START Excerpted data
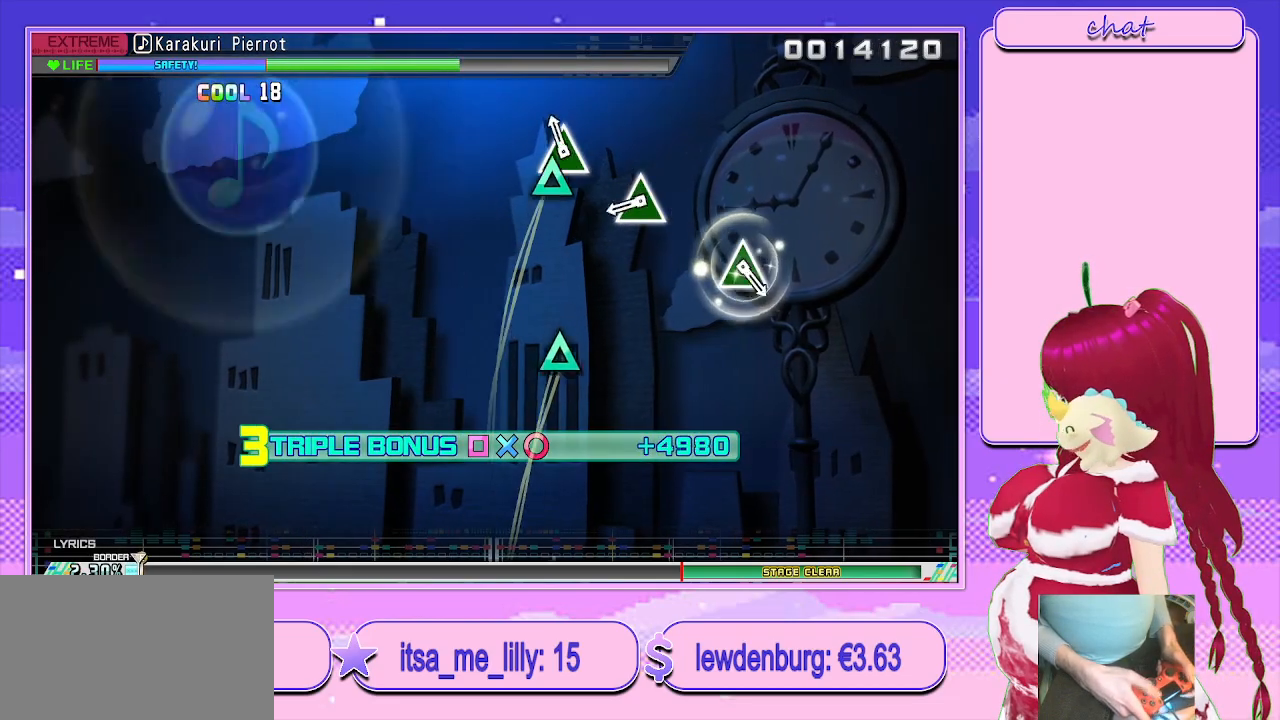
{"buttons": ["L2"], "left_stick": "center", "right_stick": "center", "events": [[67, "TRIANGLE", "down"], [183, "TRIANGLE", "up"], [383, "TRIANGLE", "down"], [483, "TRIANGLE", "up"]]}
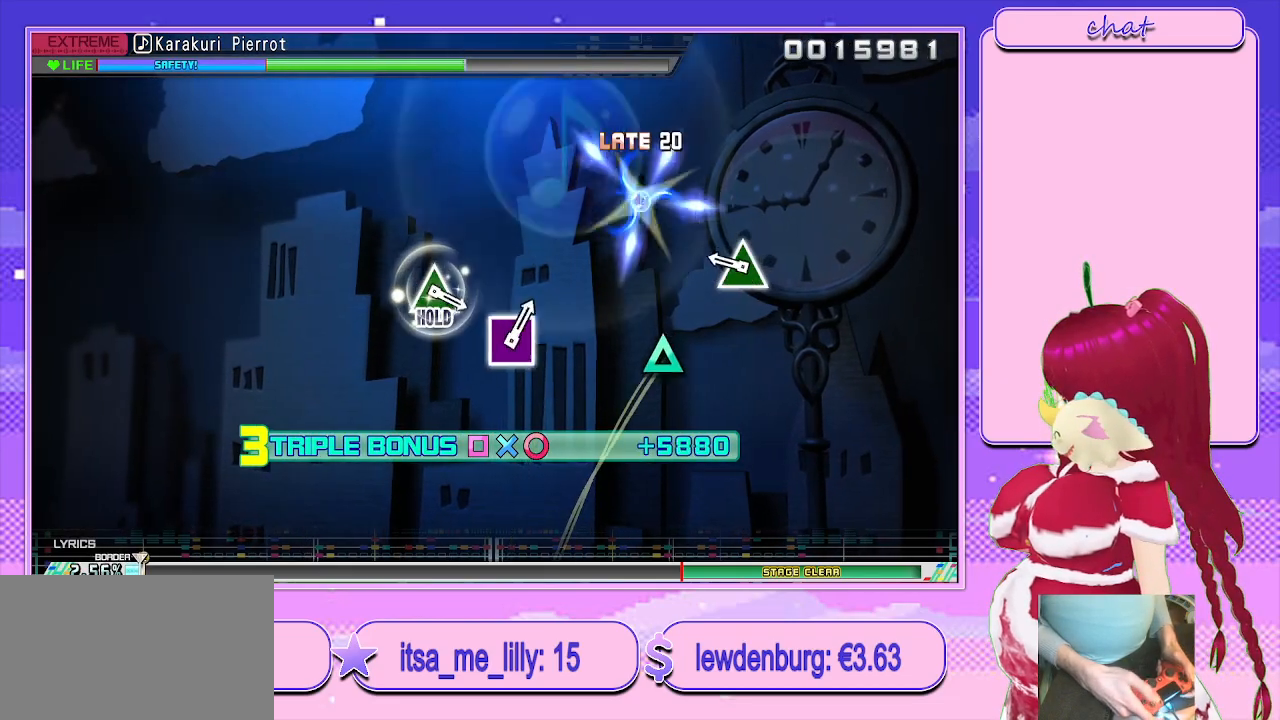
{"buttons": ["L2"], "left_stick": "center", "right_stick": "center", "events": [[250, "TRIANGLE", "down"], [417, "TRIANGLE", "up"]]}
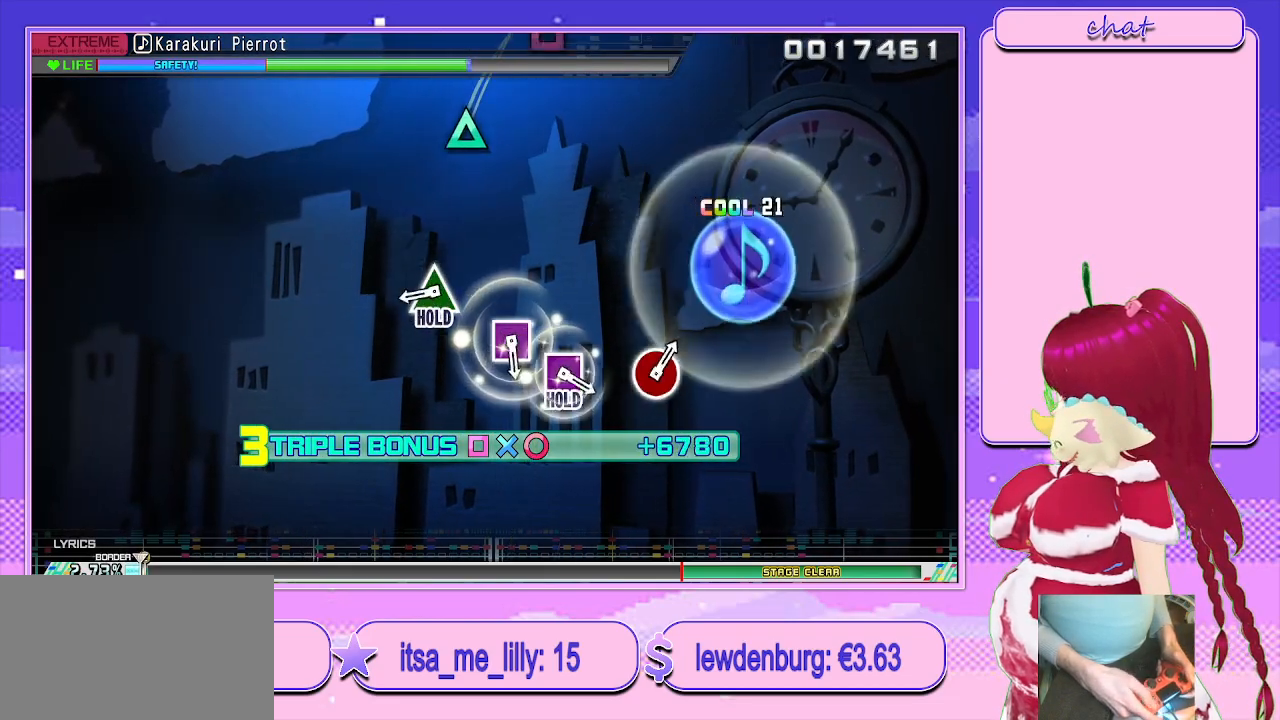
{"buttons": ["L2", "R2"], "left_stick": "center", "right_stick": "center", "events": [[333, "TRIANGLE", "down"], [400, "R2", "down"], [500, "TRIANGLE", "up"]]}
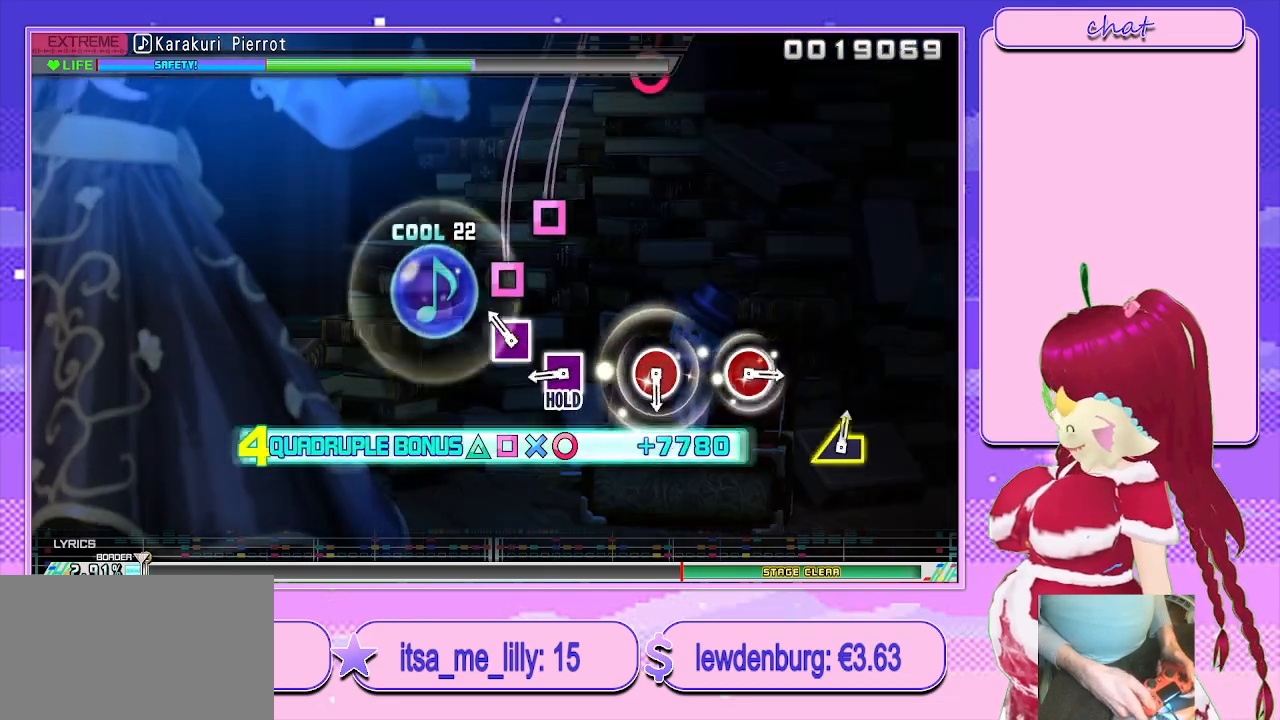
{"buttons": ["L2"], "left_stick": "center", "right_stick": "center", "events": [[33, "L2", "up"], [150, "SQUARE", "down"], [250, "SQUARE", "up"], [333, "SQUARE", "down"], [417, "L2", "down"], [467, "SQUARE", "up"], [500, "R2", "up"]]}
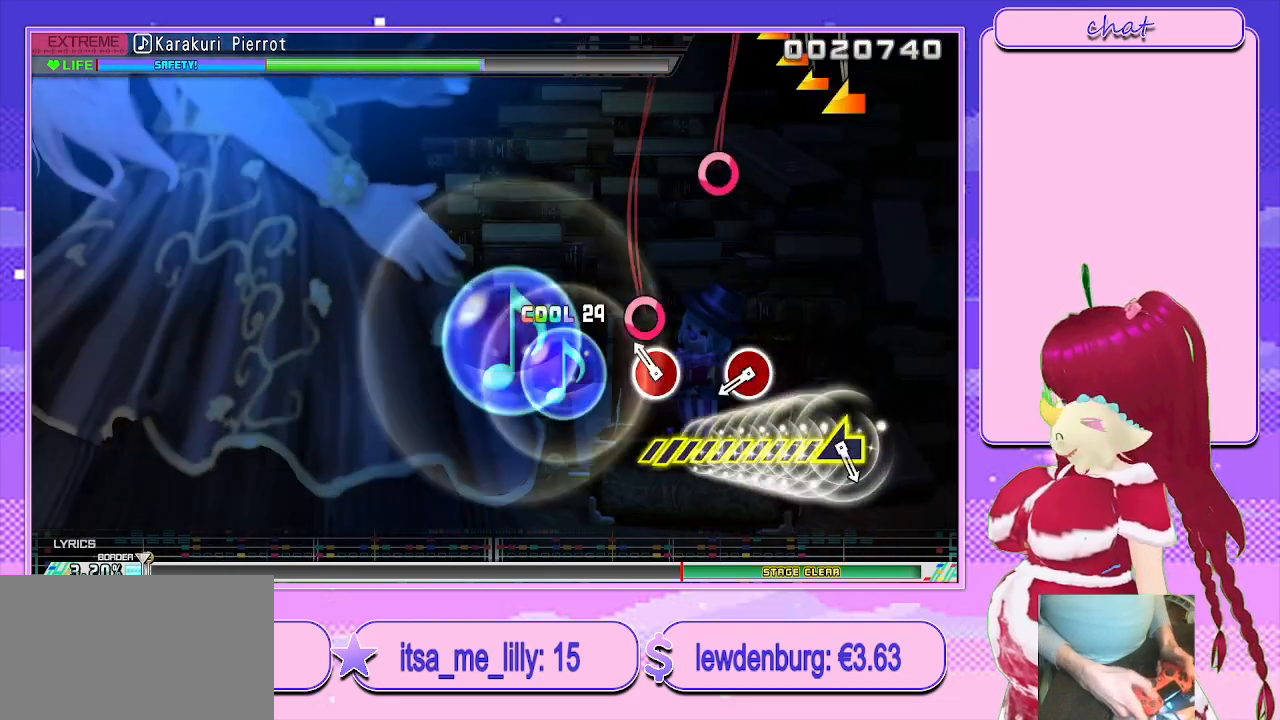
{"buttons": ["CIRCLE", "L2"], "left_stick": "center", "right_stick": "center", "events": [[117, "CIRCLE", "down"], [250, "CIRCLE", "up"], [400, "CIRCLE", "down"]]}
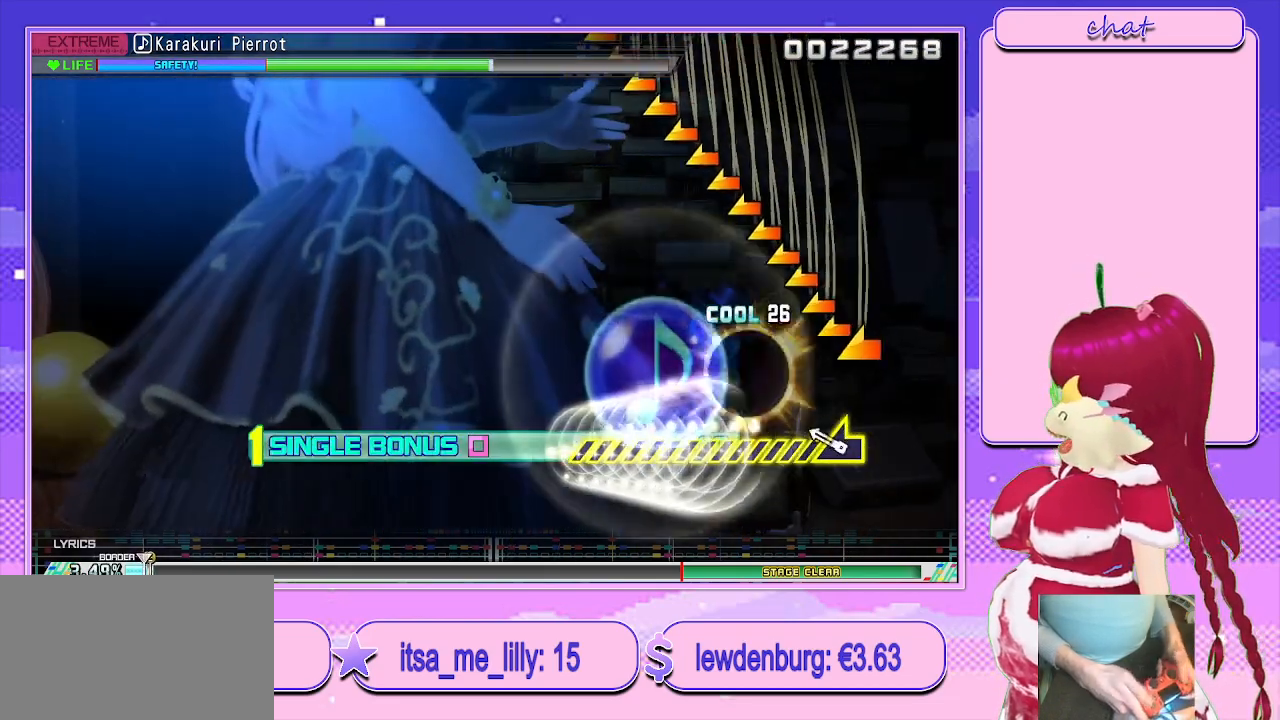
{"buttons": ["L2"], "left_stick": "left", "right_stick": "center", "events": [[33, "CIRCLE", "up"], [217, "left_stick", "left"]]}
END Excerpted data
With the pictures removed, print the entries above exactly.

{"buttons": ["L2"], "left_stick": "center", "right_stick": "center", "events": [[67, "TRIANGLE", "down"], [183, "TRIANGLE", "up"], [383, "TRIANGLE", "down"], [483, "TRIANGLE", "up"]]}
{"buttons": ["L2"], "left_stick": "center", "right_stick": "center", "events": [[250, "TRIANGLE", "down"], [417, "TRIANGLE", "up"]]}
{"buttons": ["L2", "R2"], "left_stick": "center", "right_stick": "center", "events": [[333, "TRIANGLE", "down"], [400, "R2", "down"], [500, "TRIANGLE", "up"]]}
{"buttons": ["L2"], "left_stick": "center", "right_stick": "center", "events": [[33, "L2", "up"], [150, "SQUARE", "down"], [250, "SQUARE", "up"], [333, "SQUARE", "down"], [417, "L2", "down"], [467, "SQUARE", "up"], [500, "R2", "up"]]}
{"buttons": ["CIRCLE", "L2"], "left_stick": "center", "right_stick": "center", "events": [[117, "CIRCLE", "down"], [250, "CIRCLE", "up"], [400, "CIRCLE", "down"]]}
{"buttons": ["L2"], "left_stick": "left", "right_stick": "center", "events": [[33, "CIRCLE", "up"], [217, "left_stick", "left"]]}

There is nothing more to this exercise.